Has anyone not felt that way, at one time or another?
Problems and questions of the body, sex, and love filter through the rest of the collection, resurfacing and changing in poems like “herald.” Here, unrequited desire is framed through mostly floral, natural imagery, but begins with the water, a thoughtful conclusion of what I so unceremoniously think of as fish language. “it begins / as an ebb / in my chest,” the speaker writes, proceeding to describe “a message / from across the sea / of green carnations,” which bleeds into, as Cline does so well, familiar images deconstructed and re-contextualized. “he’ll / love me not / regardless of how / many petals i / pull off my sadly / cocked stalk,” the speaker observes, determining, “only / girls’ flower petals / are right for / the picking.”

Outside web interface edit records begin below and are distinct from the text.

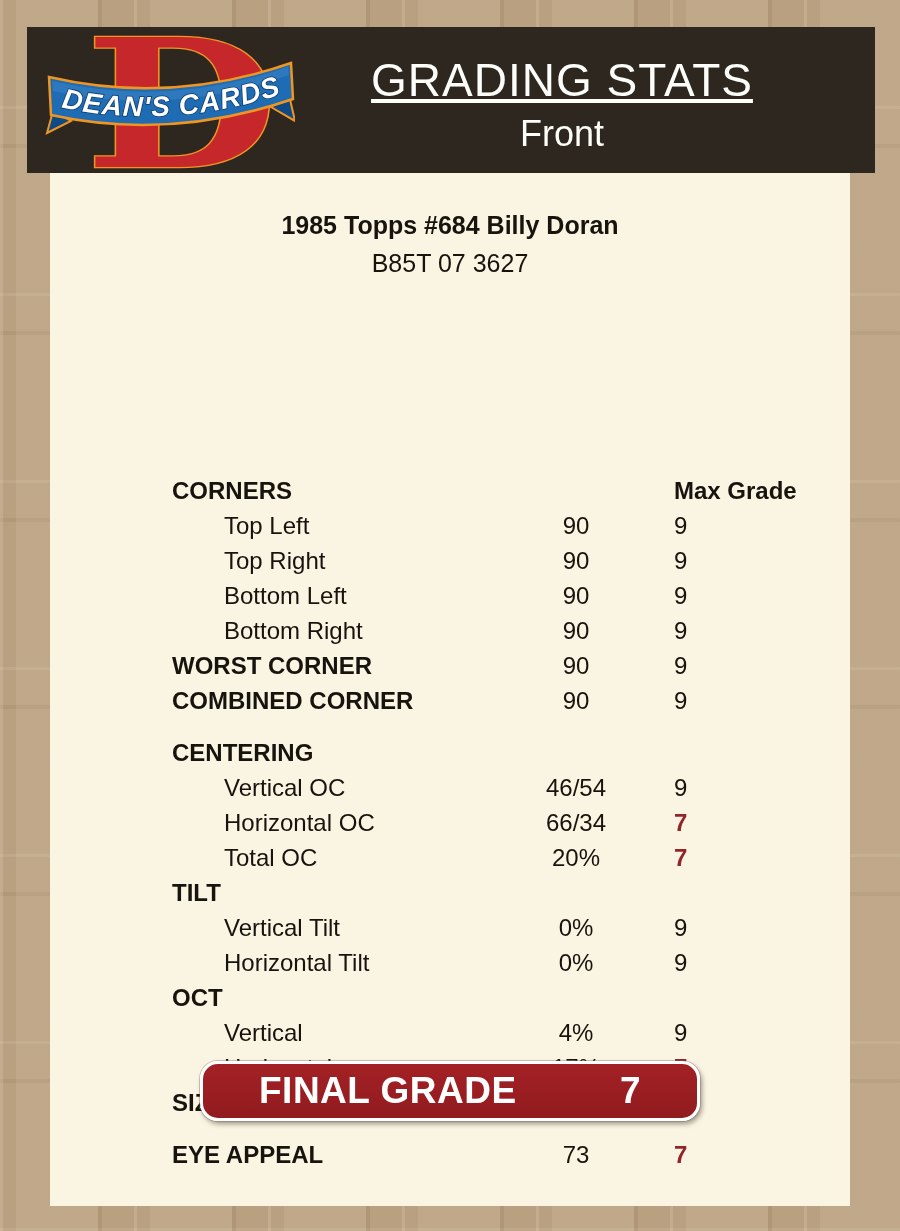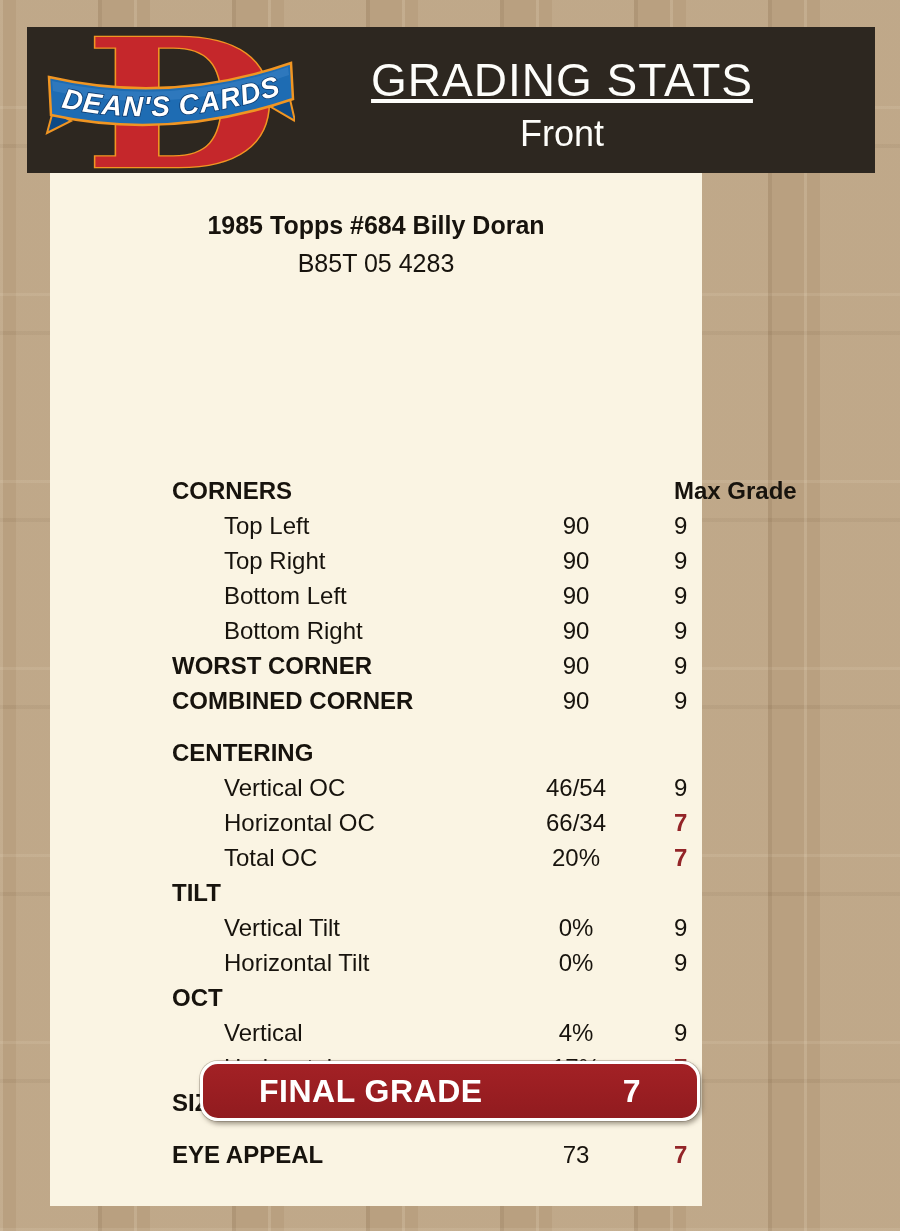--- a/index.html
+++ b/index.html
@@ -32,21 +32,21 @@
     position:absolute;left:222px;right:0;top:30px;text-align:center;color:#fdfdfa;
   }
   .header-title{
     font-size:46px;font-weight:400;letter-spacing:1px;line-height:1.0;margin:0;text-decoration:underline;
   }
   .header-subtitle{
     font-size:36px;font-weight:400;margin:10px 0 0 0;
   }
   
   .content{
-    position:absolute;left:50px;top:173px;width:652px;height:1033px;
+    position:absolute;left:50px;top:173px;width:800px;height:1033px;
     background:#faf4e3;color:#17130d;
   }
   .card-title{
     padding-top:38px;text-align:center;font-size:25px;font-weight:bold;
   }
   .card-serial{
     margin-top:9px;text-align:center;font-size:25px;font-weight:400;
   }
   .grading-table{position:absolute;left:0;top:300px;width:800px;padding-left:24px;}
   .trow{position:relative;height:35px;font-size:24px;line-height:35px;}
@@ -59,21 +59,21 @@
   .trow.header .val, .trow.header .max{font-weight:bold;}
   .trow .max.red{color:#932428;font-weight:bold;}
   
   .final-grade{
     position:absolute;left:150px;top:888px;width:500px;height:60px;
     background:linear-gradient(#a32125,#911b1f);
     border:3px solid #ffffff;border-radius:18px;
     box-shadow:2px 3px 5px rgba(96,86,72,.6), 0 0 0 1px rgba(120,110,95,.35);
     display:flex;align-items:center;justify-content:space-between;
     padding:0 56px 0 56px;box-sizing:border-box;
-    color:#ffffff;font-size:32px;font-weight:bold;letter-spacing:.5px;
+    color:#ffffff;font-size:37px;font-weight:bold;letter-spacing:.5px;
     cursor:pointer;
   }
 </style>
 </head>
 <body>
 
 <div class="page-bg"></div>
 
 <div class="header-bar">
   <svg class="logo" viewBox="0 0 250 136" xmlns="http://www.w3.org/2000/svg">
@@ -94,21 +94,21 @@
     </g>
   </svg>
   <div class="header-titles">
     <div class="header-title">GRADING STATS</div>
     <div class="header-subtitle">Front</div>
   </div>
 </div>
 
 <div class="content">
   <div class="card-title">1985 Topps #684 Billy Doran</div>
-  <div class="card-serial">B85T 05 4283</div>
+  <div class="card-serial">B85T 07 3627</div>
 
   <div class="grading-table" id="grading-table">
       <div class="trow header">
         <span class="lbl">CORNERS</span>
         <span class="max">Max Grade</span>
       </div>
       <div class="trow indent">
         <span class="lbl">Top Left</span>
         <span class="val">90</span>
         <span class="max">9</span>

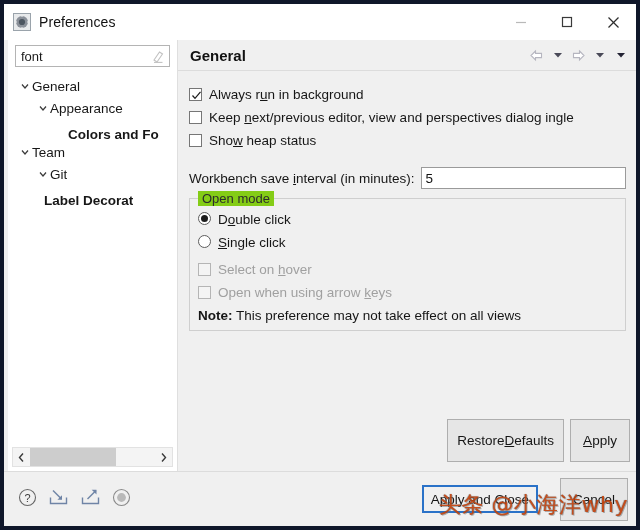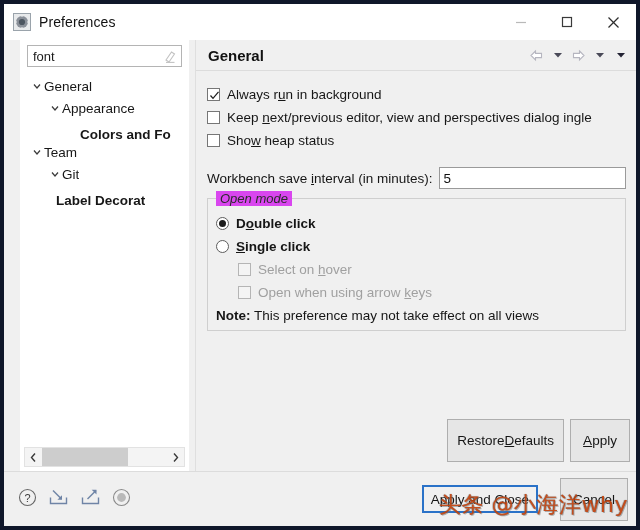--- a/index.html
+++ b/index.html
@@ -60,22 +60,21 @@
     align-items: center;
     justify-content: center;
   }
   .win-btn .gl { display:block; }
 
   
   .body-split {
     flex: 1 1 auto;
     display: flex;
     min-height: 0;
-    padding: 0 0 0 16px;
-    gap: 6px;
+    padding: 0 0 0 4px;
   }
 
   
   .left-pane {
     width: 169px;
     flex: none;
     display: flex;
     flex-direction: column;
     background: #ffffff;
     box-sizing: border-box;
@@ -252,52 +251,50 @@
     border: 1px solid #cfcfcf;
     margin-right: 4px;
     padding: 0 0 7px 0;
     position: relative;
     margin-top: 8px;
   }
   .group-title {
     position: absolute;
     top: -8px;
     left: 8px;
-    background: #d946ef;
+    background: #84cc16;
     padding: 0 4px;
     font-size: 13px;
     color: #2b2b2b;
-    font-style: italic;
   }
   .group-inner { padding: 13px 0 0 8px; }
 
   .radio-row {
     display: flex;
-    align-items: center;
+    align-items: flex-start;
     height: 23px;
-    font-weight: bold;
   }
   .radio {
     width: 13px; height: 13px;
     border: 1px solid #5d5d5d;
     border-radius: 50%;
     background: #ffffff;
     box-sizing: border-box;
     margin-right: 7px;
     flex: none;
     position: relative;
   }
   .radio .dot {
     position: absolute;
     left: 2px; top: 2px;
     width: 7px; height: 7px;
     border-radius: 50%;
     background: #1c1c1c;
   }
-  .sub-indent { margin-left: 22px; }
+  .sub-indent { }
   .note-row {
     margin-top: 4px;
     font-size: 13.5px;
     color: #161616;
   }
   .note-row b { font-weight: bold; }
 
   
   .page-buttons {
     flex: none;

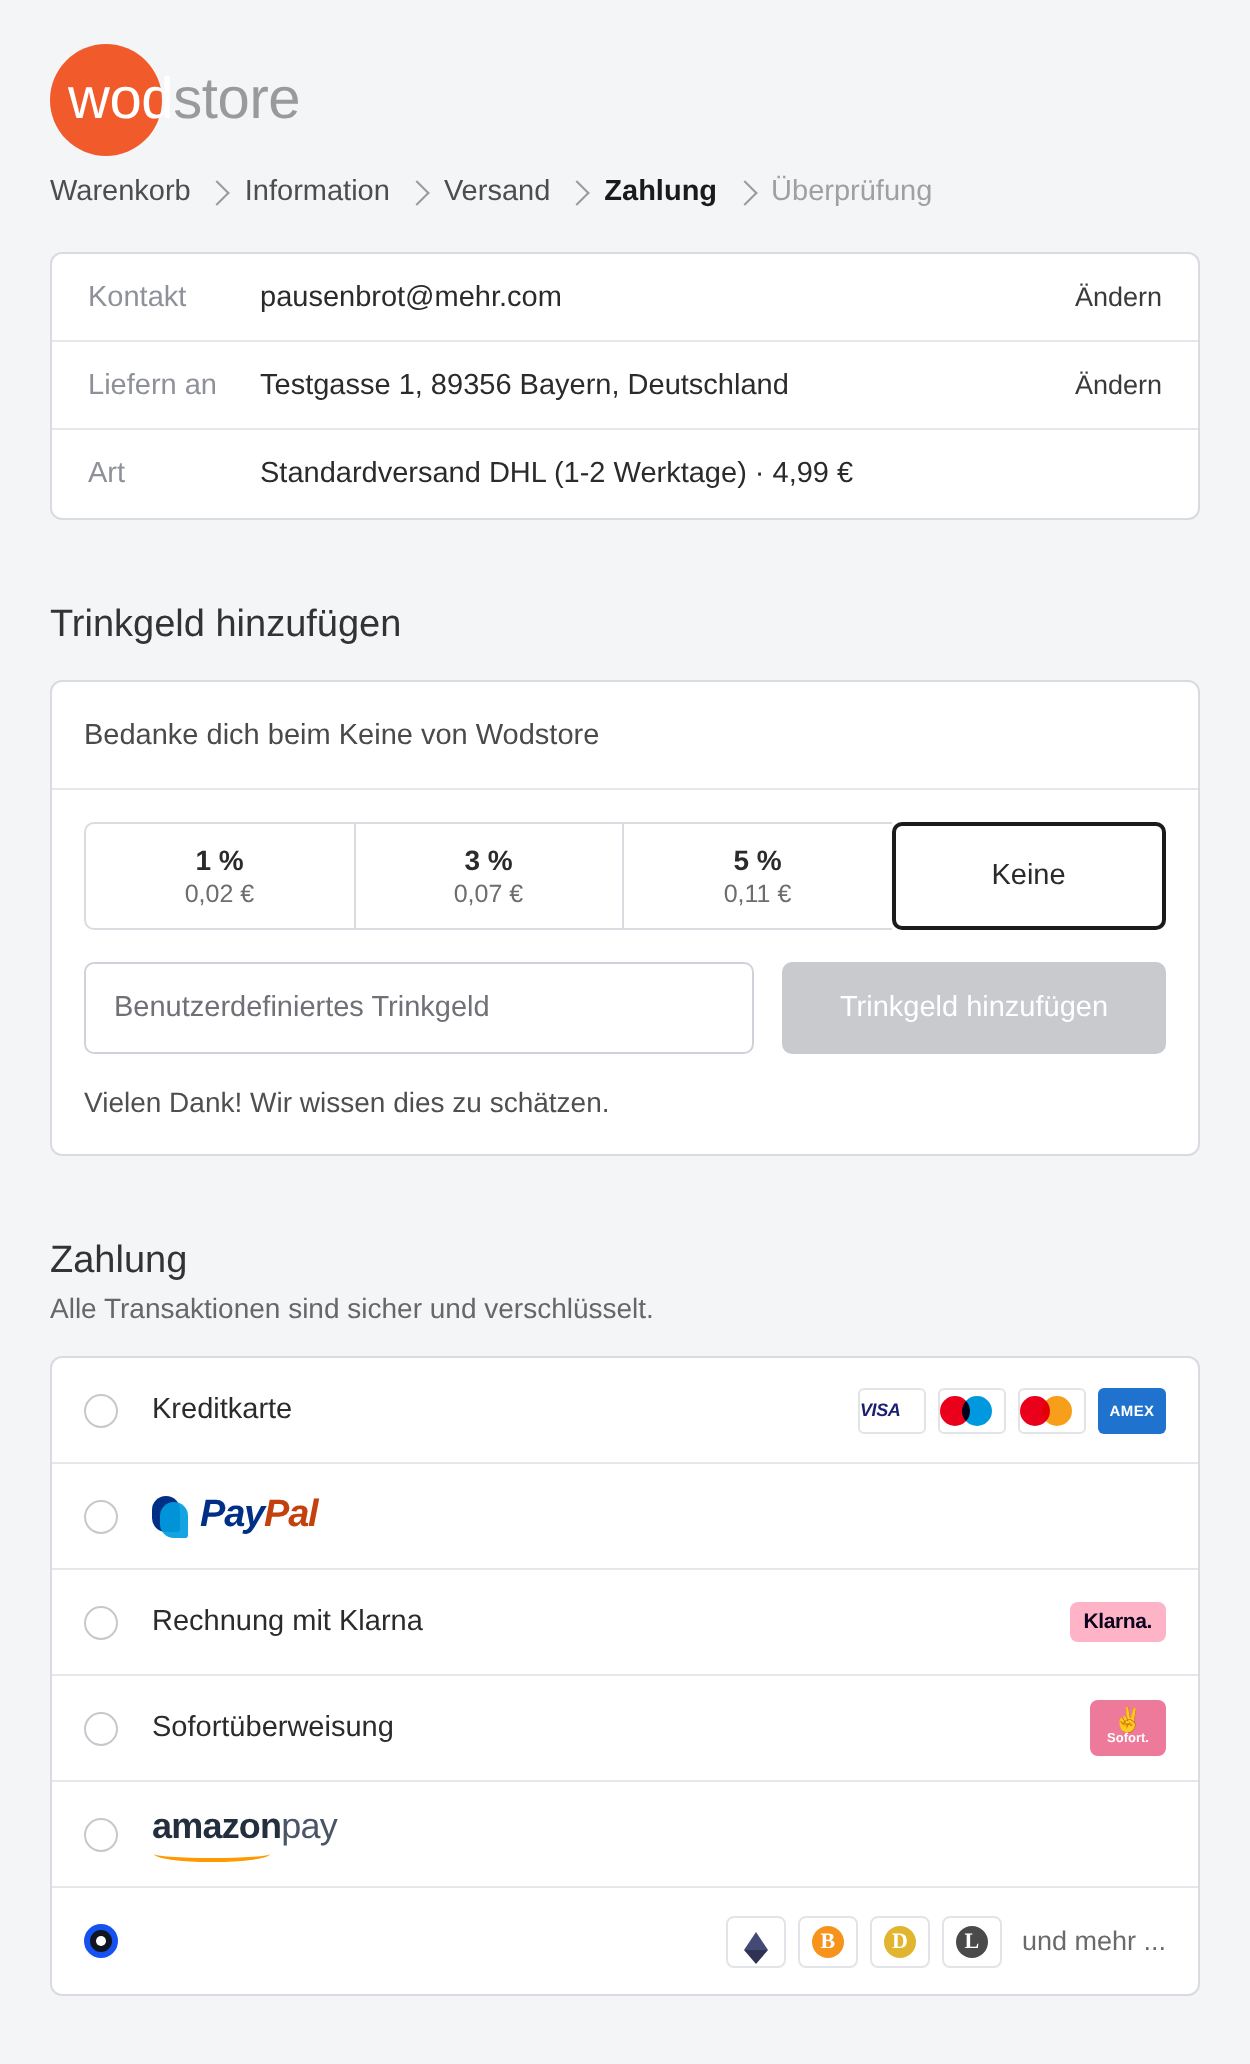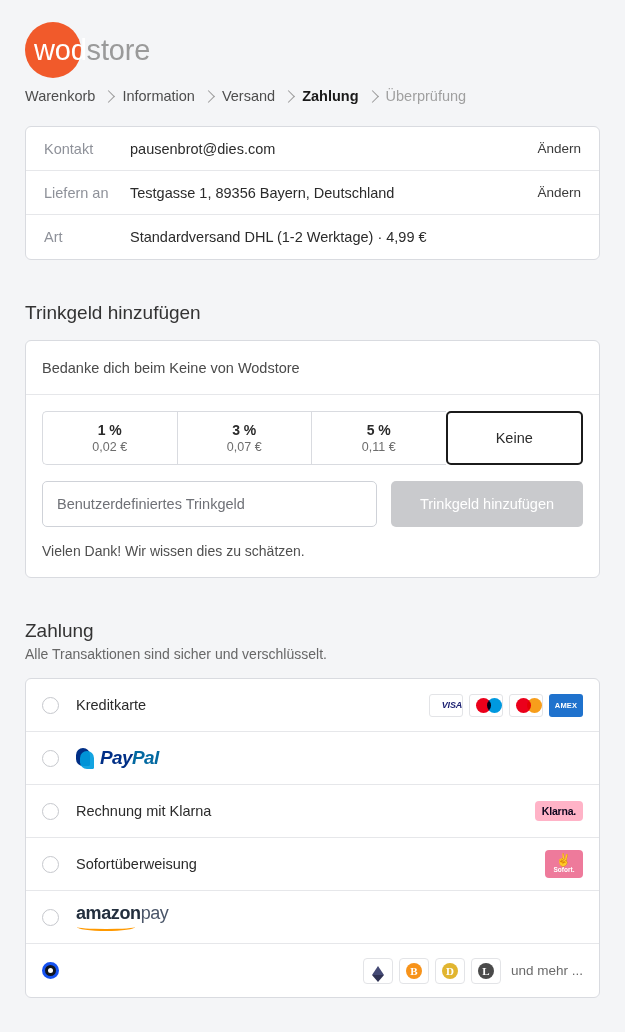--- a/index.html
+++ b/index.html
@@ -131,21 +131,21 @@
     width: 5px; height: 5px; border-radius: 50%;
     background: #ffffff; left: 3px; top: 3px;
   }
   .pay-label { font-size: 14.5px; color: #2b2b2b; flex: 1; }
   .pay-right { display: flex; align-items: center; gap: 6px; margin-left: auto; }
 
   
   .brand {
     width: 34px; height: 23px; border-radius: 3px;
     border: 1px solid #e3e4e7; background: #fff;
-    display: flex; align-items: center; justify-content: flex-end;
+    display: flex; align-items: center; justify-content: flex-start;
     overflow: hidden;
   }
   .visa-t { font-size: 9px; font-weight: 700; font-style: italic; color: #1a1f71; letter-spacing: -0.2px; }
   .mc { position: relative; width: 26px; height: 15px; }
   .mc i { position: absolute; top: 0; width: 15px; height: 15px; border-radius: 50%; }
   .mc i.l { left: 0; background: #eb001b; }
   .mc i.r { right: 0; }
   .mc.maestro i.r { background: #0099df; mix-blend-mode: multiply; }
   .mc.master i.r { background: #f79e1b; mix-blend-mode: multiply; }
   .amex { width: 34px; height: 23px; background: #1f72cd; border-radius: 3px;
@@ -155,21 +155,21 @@
   
   .paypal { display: flex; align-items: center; gap: 5px; }
   .pp-mark { position: relative; width: 19px; height: 21px; }
   .pp-mark b, .pp-mark i {
     position: absolute; display: block; border-radius: 9px 9px 2px 9px;
   }
   .pp-mark b { left: 0; top: 0; width: 14px; height: 18px; background: #002f86; }
   .pp-mark i { left: 4px; top: 3px; width: 14px; height: 18px; background: #009cde; opacity: .92; }
   .pp-txt { font-size: 19px; font-weight: 700; font-style: italic; letter-spacing: -0.6px; }
   .pp-txt .a { color: #002f86; }
-  .pp-txt .b { color: #0369a1; }
+  .pp-txt .b { color: #c2410c; }
 
   
   .klarna {
     background: #ffb3c7; color: #0b051d;
     border-radius: 4px; padding: 4px 7px;
     font-size: 10.5px; font-weight: 700; letter-spacing: -0.2px;
   }
   
   .sofort {
     background: #ee7a9b; color: #fff; border-radius: 4px;
@@ -234,21 +234,21 @@
     <span class="crumb">Versand</span>
     <span class="chev"></span>
     <span class="crumb current">Zahlung</span>
     <span class="chev"></span>
     <span class="crumb muted">Überprüfung</span>
   </div>
 
   <div class="card summary">
     <div class="sum-row">
       <span class="sum-label">Kontakt</span>
-      <span class="sum-value">pausenbrot@dies.com</span>
+      <span class="sum-value">pausenbrot@mehr.com</span>
       <span class="sum-change">Ändern</span>
     </div>
     <div class="sum-row">
       <span class="sum-label">Liefern an</span>
       <span class="sum-value">Testgasse 1, 89356 Bayern, Deutschland</span>
       <span class="sum-change">Ändern</span>
     </div>
     <div class="sum-row">
       <span class="sum-label">Art</span>
       <span class="sum-value">Standardversand DHL (1-2 Werktage) · 4,99 €</span>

While the poems are strong on their own, the way Cline braids these threads of biblical imagery, fish language, and love with the body in abstract space as well as viscerally real places makes the collection speak on a deeper level. It ends with a nod to where it begins, in “where were you when i laid the earth’s foundation?” Speaking to a you that is perhaps god but not god, and somewhat reminiscent of the powerful you in “jellyfish man,” the speaker writes, and one thinks of the flaming sword at the gates of the garden of Eden, “i went to the burning bush / and heard you.” Would that we could all confront so readily, hear what we need to hear.